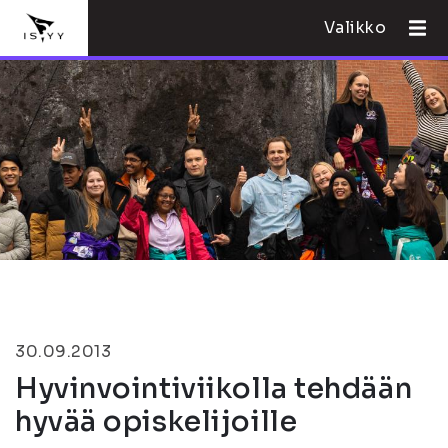
Valikko
30.09.2013
Hyvinvointiviikolla tehdään
hyvää opiskelijoille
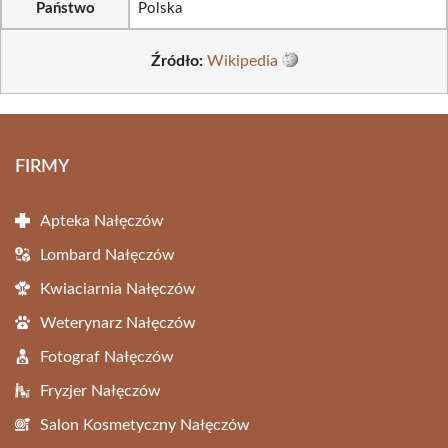
Państwo
Polska
Źródło:
Wikipedia
FIRMY
Apteka Nałęczów
Lombard Nałęczów
Kwiaciarnia Nałęczów
Weterynarz Nałęczów
Fotograf Nałęczów
Fryzjer Nałęczów
Salon Kosmetyczny Nałęczów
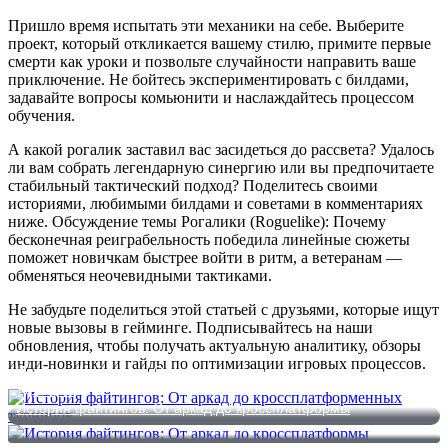
Пришло время испытать эти механики на себе. Выберите
проект, который откликается вашему стилю, примите первые
смерти как уроки и позвольте случайности направить ваше
приключение. Не бойтесь экспериментировать с билдами,
задавайте вопросы комьюнити и наслаждайтесь процессом
обучения.
А какой рогалик заставил вас засидеться до рассвета? Удалось
ли вам собрать легендарную синергию или вы предпочитаете
стабильный тактический подход? Поделитесь своими
историями, любимыми билдами и советами в комментариях
ниже. Обсуждение темы Рогалики (Roguelike): Почему
бесконечная реиграбельность победила линейные сюжеты
поможет новичкам быстрее войти в ритм, а ветеранам —
обменяться неочевидными тактиками.
Не забудьте поделиться этой статьей с друзьями, которые ищут
новые вызовы в гейминге. Подписывайтесь на наши
обновления, чтобы получать актуальную аналитику, обзоры
инди-новинки и гайды по оптимизации игровых процессов.
История файтингов: От аркад до кроссплатформенных
турниров
История файтингов: От аркад до кроссплатформы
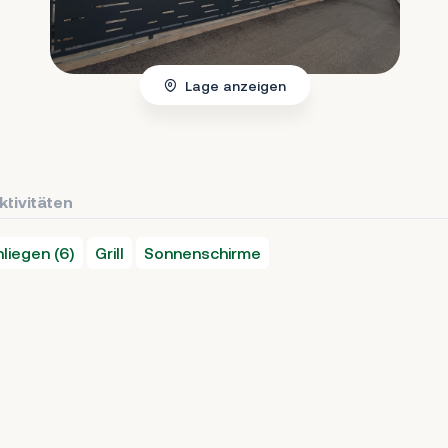
Lage anzeigen
ktivitäten
liegen (6)
Grill
Sonnenschirme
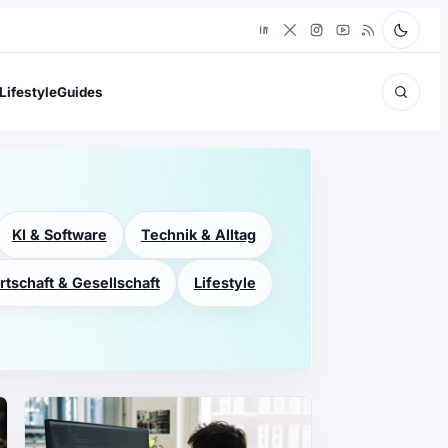
Lifestyle
Guides
KI & Software
Technik & Alltag
rtschaft & Gesellschaft
Lifestyle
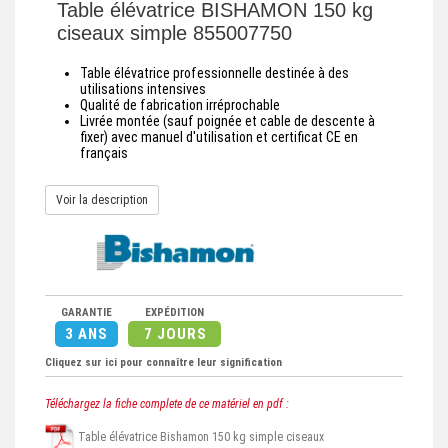
Table élévatrice BISHAMON 150 kg
ciseaux simple 855007750
Table élévatrice professionnelle destinée à des
utilisations intensives
Qualité de fabrication irréprochable
Livrée montée (sauf poignée et cable de descente à
fixer) avec manuel d'utilisation et certificat CE en
français
Voir la description
GARANTIE
EXPÉDITION
3 ANS
7 JOURS
Cliquez sur ici pour connaître leur signification
Téléchargez la fiche complete de ce matériel en pdf :
Table élévatrice Bishamon 150 kg simple ciseaux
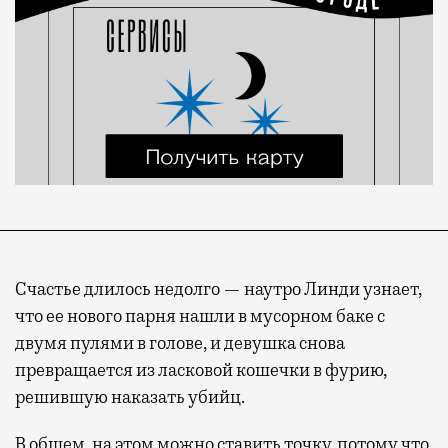
Счастье длилось недолго — наутро Линди узнает,
что ее нового парня нашли в мусорном баке с
двумя пулями в голове, и девушка снова
превращается из ласковой кошечки в фурию,
решившую наказать убийц.
В общем, на этом можно ставить точку, потому что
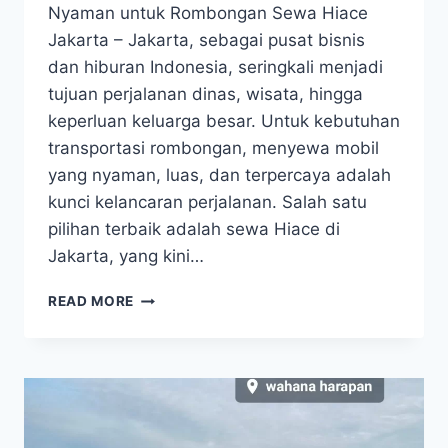
Nyaman untuk Rombongan Sewa Hiace
Jakarta – Jakarta, sebagai pusat bisnis
dan hiburan Indonesia, seringkali menjadi
tujuan perjalanan dinas, wisata, hingga
keperluan keluarga besar. Untuk kebutuhan
transportasi rombongan, menyewa mobil
yang nyaman, luas, dan terpercaya adalah
kunci kelancaran perjalanan. Salah satu
pilihan terbaik adalah sewa Hiace di
Jakarta, yang kini…
SEWA
READ MORE
HIACE
JAKARTA:
SOLUSI
TRANSPORTASI
NYAMAN
UNTUK
ROMBONGAN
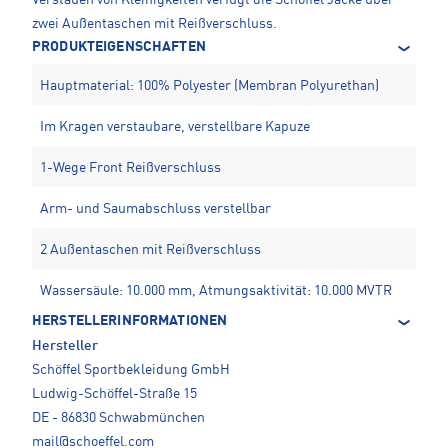
Verstauen von Kleinigkeiten verfügt die Schöffel Jacke über
zwei Außentaschen mit Reißverschluss.
PRODUKTEIGENSCHAFTEN
Hauptmaterial: 100% Polyester (Membran Polyurethan)
Im Kragen verstaubare, verstellbare Kapuze
1-Wege Front Reißverschluss
Arm- und Saumabschluss verstellbar
2 Außentaschen mit Reißverschluss
Wassersäule: 10.000 mm, Atmungsaktivität: 10.000 MVTR
HERSTELLERINFORMATIONEN
Hersteller
Schöffel Sportbekleidung GmbH
Ludwig-Schöffel-Straße 15
DE - 86830 Schwabmünchen
mail@schoeffel.com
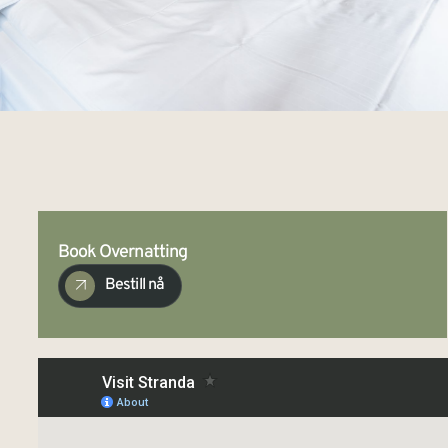
Book Overnatting
Bestill nå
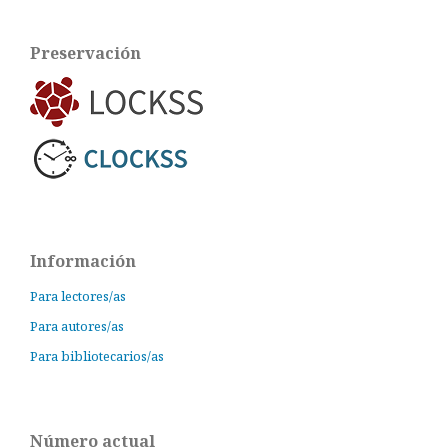
Preservación
Información
Para lectores/as
Para autores/as
Para bibliotecarios/as
Número actual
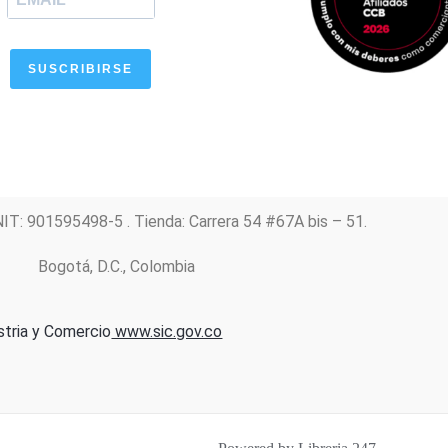
SUSCRIBIRSE
NIT: 901595498-5 . Tienda: Carrera 54 #67A bis – 51.
Bogotá, D.C., Colombia
stria y Comercio
www.sic.gov.co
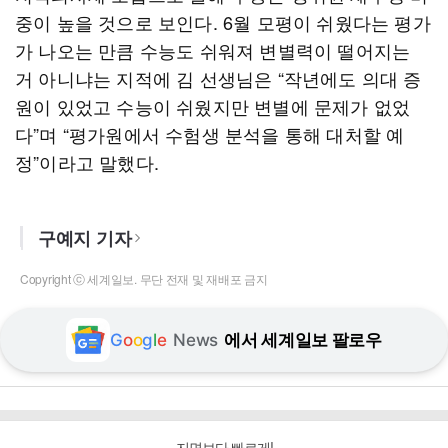
중이 높을 것으로 보인다. 6월 모평이 쉬웠다는 평가
가 나오는 만큼 수능도 쉬워져 변별력이 떨어지는
거 아니냐는 지적에 김 선생님은 “작년에도 의대 증
원이 있었고 수능이 쉬웠지만 변별에 문제가 없었
다”며 “평가원에서 수험생 분석을 통해 대처할 예
정”이라고 말했다.
구예지 기자
Copyright ⓒ 세계일보. 무단 전재 및 재배포 금지
G
o
o
g
l
e
News
에서 세계일보 팔로우
지면보다 빠르게!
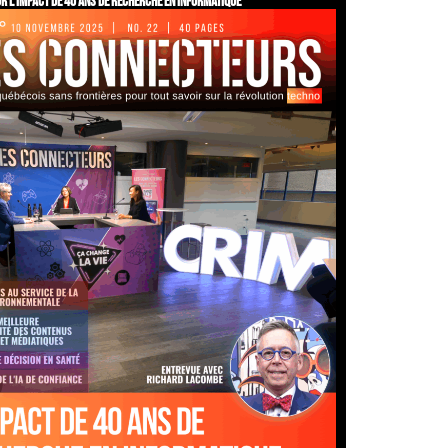
r l'impact de 40 ans de recherche en informatique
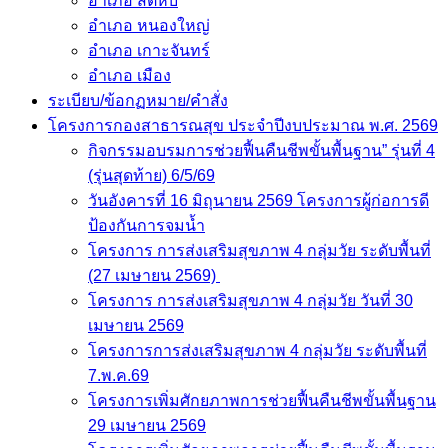
โครงการกองสาธารณสุข ประจำปีงบประมาณ พ.ศ. 2569
กิจกรรมอบรมการช่วยฟื้นคืนชีพขั้นพื้นฐาน” รุ่นที่ 4
(รุ่นสุดท้าย) 6/5/69
วันอังคารที่ 16 มิถุนายน 2569 โครงการผู้ก่อการดี
ป้องกันการจมน้ำ
โครงการ การส่งเสริมสุขภาพ 4 กลุ่มวัย ระดับพื้นที่
(27 เมษายน 2569)
โครงการ การส่งเสริมสุขภาพ 4 กลุ่มวัย วันที่ 30
เมษายน 2569
โครงการการส่งเสริมสุขภาพ 4 กลุ่มวัย ระดับพื้นที่
7.พ.ค.69
โครงการเพิ่มศักยภาพการช่วยฟื้นคืนชีพขั้นพื้นฐาน
29 เมษายน 2569
โครงการเพิ่มศักยภาพการช่วยฟื้นคืนชีพขั้นพื้นฐาน
และพัฒนาศูนย์การเรียนรู้ด้านการปฐมพยาบาล
ฉุกเฉินและการกู้ชีพขั้นพื้นฐานในจังหวัดชลบุรี ประจ
ปีงบประมาณ 2568 ภายใต้กิจกรรมอบรมการช่วยฟื้น
คืนชีพขั้นพื้นฐาน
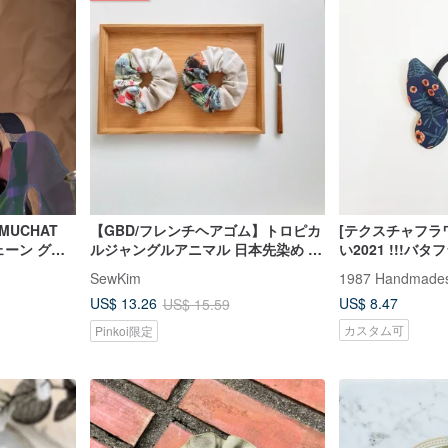
UCHAT
【GBD/フレンチヘアゴム】トロピカ
[テクスチャフラ
ェーン グラ
ルジャングルアニマル 日本先染め フ
い2021 !!!バ
ン
ランスラメ
SewKim
1987 Handmade
US$ 8.47
US$ 13.26
US$ 15.59
カスタム可
Pinkoi限定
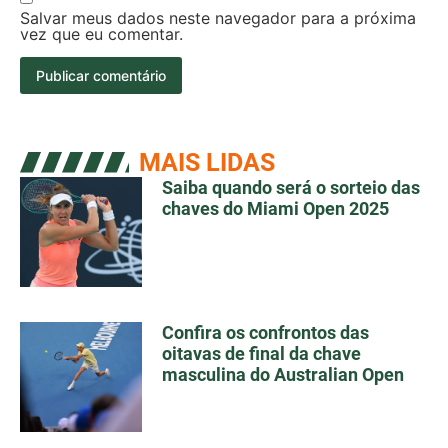
Salvar meus dados neste navegador para a próxima
vez que eu comentar.
MAIS LIDAS
Saiba quando será o sorteio das
chaves do Miami Open 2025
Confira os confrontos das
oitavas de final da chave
masculina do Australian Open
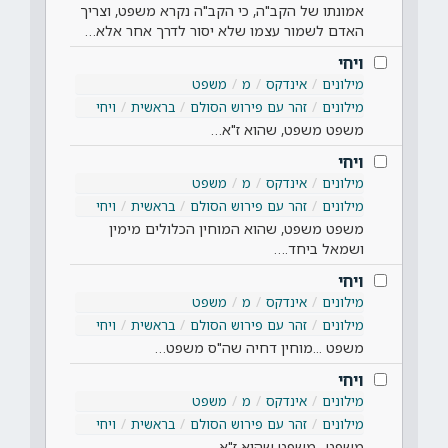
אמונתו של הקב"ה, כי הקב"ה נקרא משפט, וצריך
האדם לשמור עצמו שלא יסור לדרך אחר אלא…
ויחי
מילונים
אינדקס
מ
משפט
מילונים
זהר עם פירוש הסולם
בראשית
ויחי
משפט משפט, שהוא ז"א…
ויחי
מילונים
אינדקס
מ
משפט
מילונים
זהר עם פירוש הסולם
בראשית
ויחי
משפט משפט, שהוא המוחין הכלולים מימין
ושמאל ביחד.…
ויחי
מילונים
אינדקס
מ
משפט
מילונים
זהר עם פירוש הסולם
בראשית
ויחי
משפט ...מוחין דחיה שה"ס משפט…
ויחי
מילונים
אינדקס
מ
משפט
מילונים
זהר עם פירוש הסולם
בראשית
ויחי
משפט ..משפט שהוא ז"א…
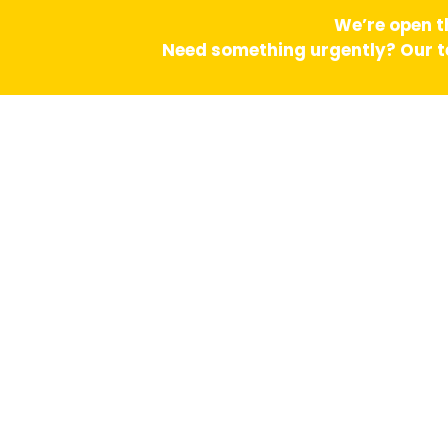
We’re open t
Need something urgently? Our te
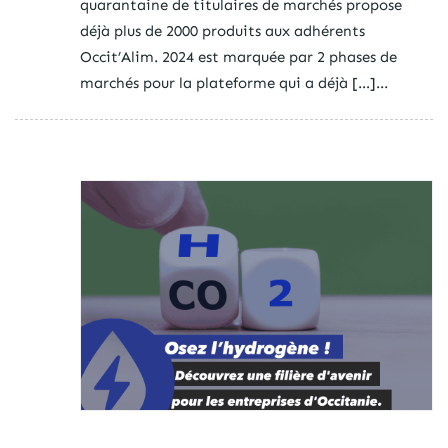
quarantaine de titulaires de marchés propose
déjà plus de 2000 produits aux adhérents
Occit’Alim. 2024 est marquée par 2 phases de
marchés pour la plateforme qui a déjà […]...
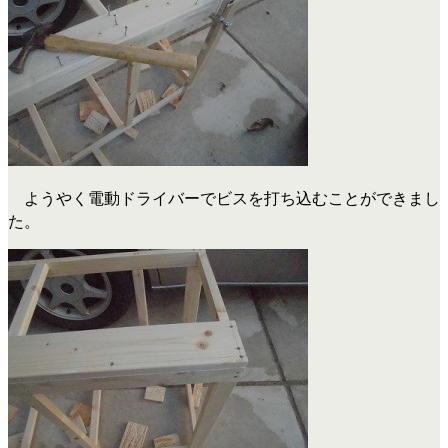
ようやく電動ドライバーでビスを打ち込むことができまし
た。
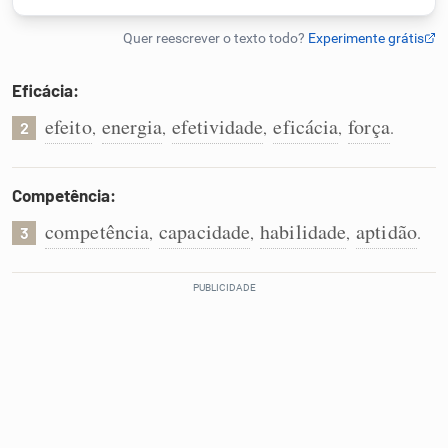
Humanizador de IA
Eficácia:
efeito
energia
efetividade
eficácia
força
,
,
,
,
.
2
Cata-letras
Conexões
Competência:
competência
capacidade
habilidade
aptidão
,
,
,
.
3
Caça-palavras
Dicionário
Sinônimos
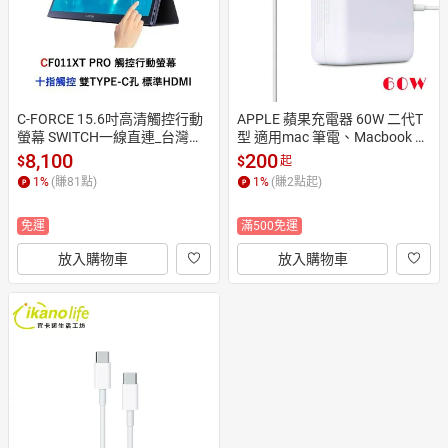
C-FORCE 15.6吋高清觸控行動
APPLE 蘋果充電器 60W 二代T
螢幕 SWITCH一線直連_台灣公
型 適用mac 筆電、Macbook Pr
司貨_CFSWITCH011T_一年保
o 13吋  Magsafe 2
8,100
200
$
$
起
固
1
%
(賺
81
點)
1
%
(賺
2
點起)
免運
滿500免運
放入購物車
放入購物車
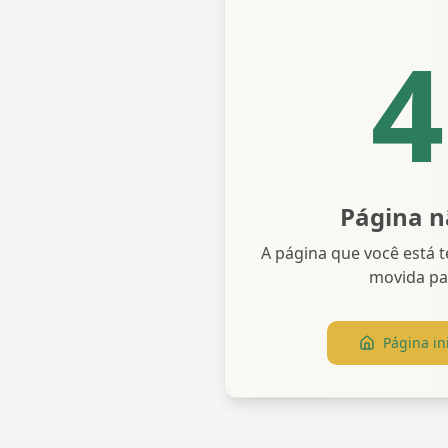
4
Página n
A página que você está t
movida pa
Página ini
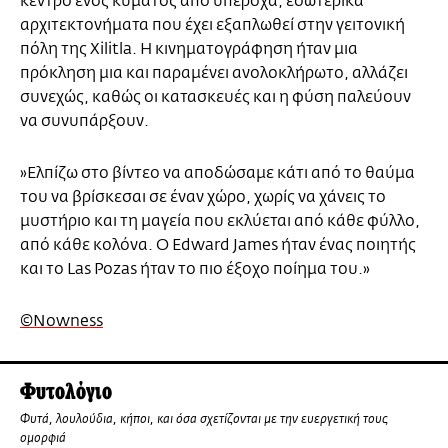
κέντρο ενός κύματος από υπέροχα, εσωτερικά
αρχιτεκτονήματα που έχει εξαπλωθεί στην γειτονική
πόλη της Xilitla. Η κινηματογράφηση ήταν μια
πρόκληση μια και παραμένει ανολοκλήρωτο, αλλάζει
συνεχώς, καθώς οι κατασκευές και η φύση παλεύουν
να συνυπάρξουν.
»Ελπίζω στο βίντεο να αποδώσαμε κάτι από το θαύμα
του να βρίσκεσαι σε έναν χώρο, χωρίς να χάνεις το
μυστήριο και τη μαγεία που εκλύεται από κάθε φύλλο,
από κάθε κολόνα. Ο Edward James ήταν ένας ποιητής
και το Las Pozas ήταν το πιο έξοχο ποίημα του.»
©Nowness
Φυτολόγιο
Φυτά, λουλούδια, κήποι, και όσα σχετίζονται με την ευεργετική τους
ομορφιά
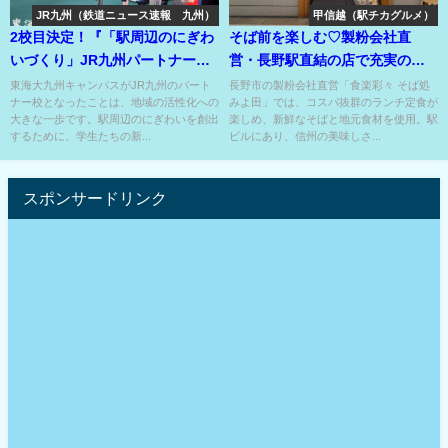
JR九州（鉄道ニュース速報 九州）
甲信越（駅チカグルメ）
2校目決定！『「駅周辺のにぎわ
そば前を楽しむ♡製粉会社直
いづくり」JR九州パートナー
営・長野駅直結の店で充実の郷
校！東海学園前駅が楽しみ！
土料理とそばを堪能♡
東海大九州キャンパスがJR九州のパート
長野市の製粉会社直営「食楽彩々 そば処
ナー校となったことは、地域の活性化への
みよ田」では、コスパ抜群のランチ定食が
大きな一歩です。駅周辺のにぎわいを創出
楽しめ、新鮮なそばと地元食材を使用。駅
するために、学生たちの新...
ビルにあり、信州の美味しさ...
スポンサードリンク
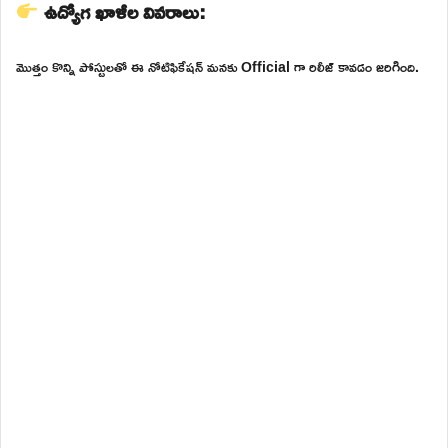
ఉద్యోగ ఖాళీల వివరాలు:
మొత్తం కొన్ని పోస్టులతో ఈ నోటిఫికేషన్ మనకు Official గా రిలీజ్ కావడం జరిగింది.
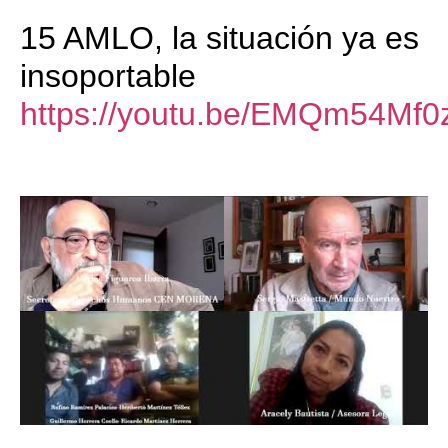
15 AMLO, la situación ya es
insoportable
https://youtu.be/EMQm54Mf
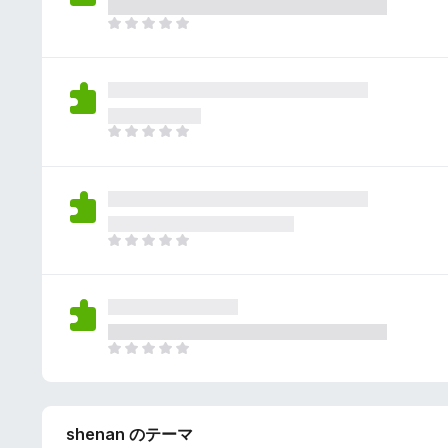
さ
ん
れ
ま
て
だ
い
評
ま
価
せ
さ
ん
れ
ま
て
だ
い
評
ま
価
せ
さ
ん
れ
ま
て
だ
い
評
ま
価
せ
さ
ん
れ
ま
て
だ
い
評
ま
価
せ
shenan のテーマ
さ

Instruction:
Pull out each line of the data above that contains the word "ήταν", copying it in full.

Solution to this exercise:
πόλη της Xilitla. Η κινηματογράφηση ήταν μια
από κάθε κολόνα. Ο Edward James ήταν ένας ποιητής
και το Las Pozas ήταν το πιο έξοχο ποίημα του.»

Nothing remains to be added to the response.